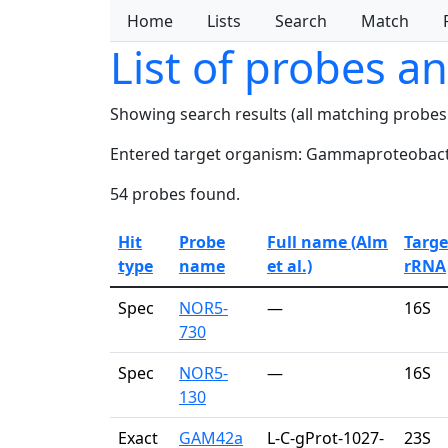
Home
Lists
Search
Match
List of probes a
Showing search results (all matching probes
Entered target organism: Gammaproteobact
54 probes found.
Hit
Probe
Full name (Alm
Targe
type
name
et al.)
rRNA
Spec
NOR5-
—
16S
730
Spec
NOR5-
—
16S
130
Exact
GAM42a
L-C-gProt-1027-
23S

━━━━━━━━━━━━━━━━━━━━

## Work request
Write out the material above exactly. Skip the pictures.

## Response to the task
Home
Lists
Search
Match
List of probes a
Showing search results (all matching probes
Entered target organism: Gammaproteobact
54 probes found.
Hit
Probe
Full name (Alm
Targe
type
name
et al.)
rRNA
Spec
NOR5-
—
16S
730
Spec
NOR5-
—
16S
130
Exact
GAM42a
L-C-gProt-1027-
23S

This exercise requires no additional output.